------ EXTRACT
A delayed response becaue of all the bots. Lets hope it's improved with extra time to think!

Prof Tom Shippey has suggested thinking of Tolkien alongside other authors writing in the post second-world war period and concerning themselves with problems of evil. Specifically, how do seemingly very nice normal and reasonabe people seem to be quite easily persusaded to do it. I remember that William Golding (Lord of the Flies) is one such author Prof Shippey suggests,. I think you could add George Orwell (Animal Farm, 1984), or Robert Bolt (Man For All Seasons - for example a passage I quoted earlier) And probably many other authors.

In LOTR, Shippey sees this idea coming out in the nature of the One Ring. That is, we are told again and again, inevitably corrupting. There is no way of being sufficiently wise, powerful, high-caste, moral of good character or anything else to resist it. In the end it (or just the thought of it) will get absolutely anyone. Which indeed we see actually happen (Saruman, Boromir, Denethor and in the end even Frodo himself). About the best you can do is to realise this situation and refuse the Ring. Send it away, which we see done by a succession of characters who are offered it by Frodo, but decline.
------------
------ SUPPLIED MATERIAL
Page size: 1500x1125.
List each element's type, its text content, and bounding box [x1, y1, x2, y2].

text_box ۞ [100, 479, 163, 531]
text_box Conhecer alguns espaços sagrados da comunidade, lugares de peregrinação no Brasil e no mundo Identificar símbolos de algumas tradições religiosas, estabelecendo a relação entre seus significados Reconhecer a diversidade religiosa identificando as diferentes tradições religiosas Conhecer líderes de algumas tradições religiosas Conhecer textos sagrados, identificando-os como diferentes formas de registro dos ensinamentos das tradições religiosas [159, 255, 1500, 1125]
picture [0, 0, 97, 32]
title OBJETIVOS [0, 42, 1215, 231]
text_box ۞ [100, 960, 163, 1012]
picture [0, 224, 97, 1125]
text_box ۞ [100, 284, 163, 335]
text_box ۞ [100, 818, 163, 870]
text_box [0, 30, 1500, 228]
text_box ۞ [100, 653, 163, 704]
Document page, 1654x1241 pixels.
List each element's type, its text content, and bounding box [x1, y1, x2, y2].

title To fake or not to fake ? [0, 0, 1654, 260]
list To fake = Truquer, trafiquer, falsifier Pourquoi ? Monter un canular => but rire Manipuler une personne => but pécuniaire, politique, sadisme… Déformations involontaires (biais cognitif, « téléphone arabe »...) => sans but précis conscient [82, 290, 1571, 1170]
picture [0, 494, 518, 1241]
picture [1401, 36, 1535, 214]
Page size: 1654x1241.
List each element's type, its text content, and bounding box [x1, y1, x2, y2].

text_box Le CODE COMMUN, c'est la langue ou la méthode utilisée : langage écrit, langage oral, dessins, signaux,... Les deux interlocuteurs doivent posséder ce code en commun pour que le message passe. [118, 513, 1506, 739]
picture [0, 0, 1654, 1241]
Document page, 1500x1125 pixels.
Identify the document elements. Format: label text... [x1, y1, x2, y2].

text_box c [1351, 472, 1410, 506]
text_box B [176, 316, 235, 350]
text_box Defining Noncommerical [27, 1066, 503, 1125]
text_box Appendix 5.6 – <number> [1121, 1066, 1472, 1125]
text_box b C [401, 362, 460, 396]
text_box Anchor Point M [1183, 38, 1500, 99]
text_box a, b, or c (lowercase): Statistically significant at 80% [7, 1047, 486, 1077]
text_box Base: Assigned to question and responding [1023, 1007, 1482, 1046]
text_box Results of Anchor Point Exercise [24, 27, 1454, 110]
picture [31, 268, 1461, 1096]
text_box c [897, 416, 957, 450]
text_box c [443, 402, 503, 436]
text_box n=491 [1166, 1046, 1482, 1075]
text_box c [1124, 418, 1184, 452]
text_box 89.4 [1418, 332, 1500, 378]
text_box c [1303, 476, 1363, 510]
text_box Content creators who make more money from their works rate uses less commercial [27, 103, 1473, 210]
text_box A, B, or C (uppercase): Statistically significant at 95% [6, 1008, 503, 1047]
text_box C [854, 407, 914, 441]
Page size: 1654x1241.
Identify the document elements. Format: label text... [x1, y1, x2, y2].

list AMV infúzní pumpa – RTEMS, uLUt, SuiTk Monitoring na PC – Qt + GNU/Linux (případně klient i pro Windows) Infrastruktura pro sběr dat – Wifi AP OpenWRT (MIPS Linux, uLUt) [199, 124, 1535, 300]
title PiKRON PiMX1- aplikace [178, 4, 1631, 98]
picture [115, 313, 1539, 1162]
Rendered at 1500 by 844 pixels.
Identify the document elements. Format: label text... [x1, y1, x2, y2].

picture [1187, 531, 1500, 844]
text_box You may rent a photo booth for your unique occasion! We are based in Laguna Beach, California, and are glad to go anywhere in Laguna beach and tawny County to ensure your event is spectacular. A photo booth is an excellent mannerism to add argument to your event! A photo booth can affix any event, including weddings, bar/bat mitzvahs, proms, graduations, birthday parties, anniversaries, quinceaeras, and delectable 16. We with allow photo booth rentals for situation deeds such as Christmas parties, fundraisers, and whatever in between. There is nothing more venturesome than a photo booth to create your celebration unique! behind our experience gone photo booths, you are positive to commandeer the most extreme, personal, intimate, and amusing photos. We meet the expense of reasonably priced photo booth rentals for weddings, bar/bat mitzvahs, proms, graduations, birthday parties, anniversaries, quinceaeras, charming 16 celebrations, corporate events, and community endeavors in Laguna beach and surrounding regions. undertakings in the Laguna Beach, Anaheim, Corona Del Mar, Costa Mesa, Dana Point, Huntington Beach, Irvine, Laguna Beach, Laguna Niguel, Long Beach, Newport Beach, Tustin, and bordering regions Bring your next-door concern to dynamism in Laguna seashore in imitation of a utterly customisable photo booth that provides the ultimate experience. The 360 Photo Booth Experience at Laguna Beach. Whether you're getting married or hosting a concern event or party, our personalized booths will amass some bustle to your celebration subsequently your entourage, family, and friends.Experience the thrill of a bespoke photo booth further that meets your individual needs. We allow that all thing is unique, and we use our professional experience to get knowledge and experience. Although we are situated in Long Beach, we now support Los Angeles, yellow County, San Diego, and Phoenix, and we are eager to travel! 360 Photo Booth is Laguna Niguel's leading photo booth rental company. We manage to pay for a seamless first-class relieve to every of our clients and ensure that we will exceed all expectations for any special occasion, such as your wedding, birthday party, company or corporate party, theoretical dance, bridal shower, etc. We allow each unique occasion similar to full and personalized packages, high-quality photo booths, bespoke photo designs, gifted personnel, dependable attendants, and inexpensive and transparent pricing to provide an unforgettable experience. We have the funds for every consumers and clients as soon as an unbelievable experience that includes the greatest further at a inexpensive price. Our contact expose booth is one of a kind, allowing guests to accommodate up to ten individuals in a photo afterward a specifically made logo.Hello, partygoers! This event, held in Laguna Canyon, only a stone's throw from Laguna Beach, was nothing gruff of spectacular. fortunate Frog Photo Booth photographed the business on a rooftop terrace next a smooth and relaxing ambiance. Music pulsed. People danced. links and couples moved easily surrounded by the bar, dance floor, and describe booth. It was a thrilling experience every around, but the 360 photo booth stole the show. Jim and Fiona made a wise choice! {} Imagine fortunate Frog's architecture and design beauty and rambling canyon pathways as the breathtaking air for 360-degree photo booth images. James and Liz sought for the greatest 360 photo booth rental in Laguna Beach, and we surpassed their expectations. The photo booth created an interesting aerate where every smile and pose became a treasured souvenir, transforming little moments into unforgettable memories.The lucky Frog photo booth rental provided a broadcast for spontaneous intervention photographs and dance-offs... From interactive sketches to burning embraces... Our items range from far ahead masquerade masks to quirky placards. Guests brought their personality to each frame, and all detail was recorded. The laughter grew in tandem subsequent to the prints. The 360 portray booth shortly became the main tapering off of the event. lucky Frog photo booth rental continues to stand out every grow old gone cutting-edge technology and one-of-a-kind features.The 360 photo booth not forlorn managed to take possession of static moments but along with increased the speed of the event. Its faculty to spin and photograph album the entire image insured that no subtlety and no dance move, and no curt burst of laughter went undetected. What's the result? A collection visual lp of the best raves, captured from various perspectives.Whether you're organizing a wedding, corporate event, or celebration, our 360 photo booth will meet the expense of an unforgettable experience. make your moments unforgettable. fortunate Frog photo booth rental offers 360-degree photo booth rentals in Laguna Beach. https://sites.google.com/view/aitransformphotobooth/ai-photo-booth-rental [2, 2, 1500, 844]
------------
AIM 1: In the post about Tolkien, which author does the writer remember Prof Shippey suggesting?
AIM 2: In the entries, change "comunidade" to "cidade" in the lines from the line with "text_box ۞ [100, 479, 163, 531]" up to and including the line with "picture [0, 0, 97, 32]". Return only those lines, with everything else unchanged.

CORRECT RESULT 1: William Golding, author of Lord of the Flies.

CORRECT RESULT 2:
text_box ۞ [100, 479, 163, 531]
text_box Conhecer alguns espaços sagrados da cidade, lugares de peregrinação no Brasil e no mundo Identificar símbolos de algumas tradições religiosas, estabelecendo a relação entre seus significados Reconhecer a diversidade religiosa identificando as diferentes tradições religiosas Conhecer líderes de algumas tradições religiosas Conhecer textos sagrados, identificando-os como diferentes formas de registro dos ensinamentos das tradições religiosas [159, 255, 1500, 1125]
picture [0, 0, 97, 32]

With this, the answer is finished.